There are many questions to be answered. When Yugo­slavia, for instance, fell apart, I’ve heard many intelligent people saying: ‘But Yugoslavia was anyway a sort of un­natural state construction, wasn’t it.’ Which state construct is natural? What does ‘natural’ mean? Is ‘European’ more natural than ‘Yugoslav’, and why? Will Croatia, as a future member of the EU, be more ‘natural’ within the EU then within former ‘unnatural’ Yugoslavia, and why?

Zygmunt Bauman understands Europe not as an unfinished project (which has to be created or realized here and there with old or new means and tools) but as an unfinished adventure (which can bring into life some unpredictable consequences). He writes that today we need more adventurers than ever before. Are you ‘a creator’ (in a sense of someone who realizes the project) or ‘an adventurer’? And what does it mean for your writing?

I don’t understand the difference, because being an au­thentic creator means being an adventurer. Creation and adventure, at least in literature and art, are almost syn­onyms. Europe is an unfinished project, which is good for now. Only totalitarian projects are ‘finished,’ petrified and predictable. Our modern times, as Zygmunt Bauman teaches us, are unpredictable and fearful. I have my fears too: too many people in today’s Europe are jobless, poor, frightened, depraved and worried about how they are going to feed their children and themselves. That’s why any relevant talk about today’s Europe should start from that fact.

Imagine you are about to rewrite the myth of Europa

changing its pattern of social relationships. What would your

version look like?

Instead of answering your question, I’ll tell you a story, which might be just a small a part of my possible answer. In the year 2000 I traveled through Europe by train, to­gether with a hundred European writers. It was a unique journey. On our way we stopped in Brussels, and we got invited to the EU headquarters, to meet the EU cultural representatives. A person, a cultural representative of the EU, welcomed us on behalf of the EU cultural bureaucracy, pronounced a few words and disappeared. However, this was not the end of our formal visit. We were given pencils and a piece of paper, and were kindly asked to address a few 'wishes’ to the ‘mysterious’ cultural representatives of the EU. We did our ‘homework.’ Then the organizer collected our ‘wishes’ and put them in a box. Two or three state­ ments were randomly picked up from the box and read aloud. Statements were honest and constructive. In the administrative heart of Europe there was nobody to listen to those statements, except us. This episode was for many of us the most ironic moment of our wonderful European journey. It was also a sort of regression therapy; we traveled to Brussels to tell our wishes to the Wonderful Wizard of Oz. My answer to your question might be there (I imagine so), in the EU headquarters in Brussels, in some archive, in some dusty box, among hundreds of letters written by my European fellow-writers…

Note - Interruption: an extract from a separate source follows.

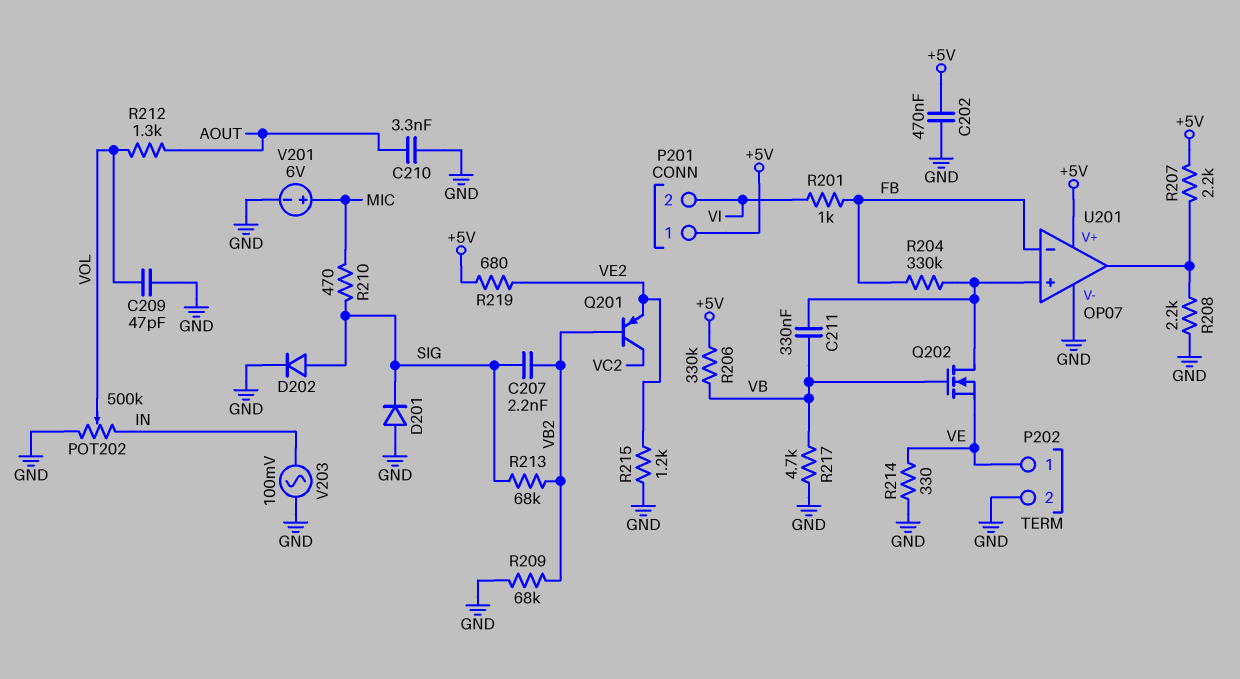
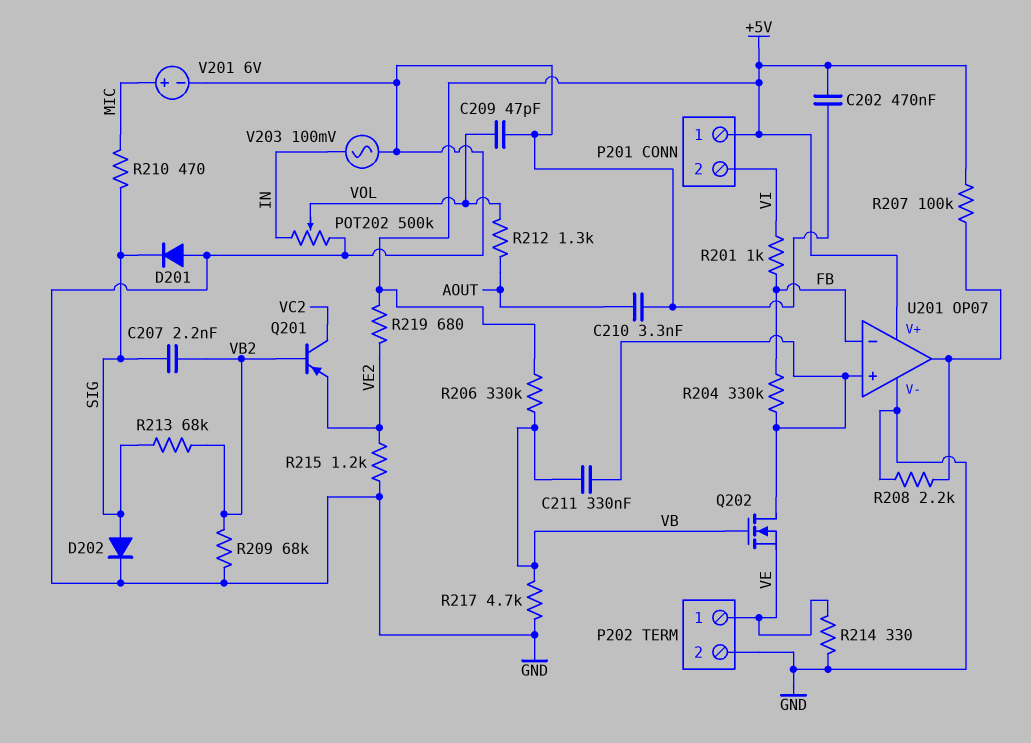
R207: 2.2k (+5V, U201/out) -> 100k (+5V, U201/out)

Dubravka Ugrešić (1949), croatian writer and essayist. she is the author of several novels, short story collections and essays. her books-“baba yaga laid an Egg," “nobody’s home," “The ministry of pain," “lend me your character," “Thank you for not reading," “The museum of unconditional surrender," “The culture of lies," “have a nice day," “in the jaws of life and other stories," “fording the stream of consciousness"-have been translated into many European languages and got several international literary awards. her latest book of essays “karaoke culture" will appear in English language later this year. dubravka ugrešić lives as a freelance writer. she is based in amsterdam.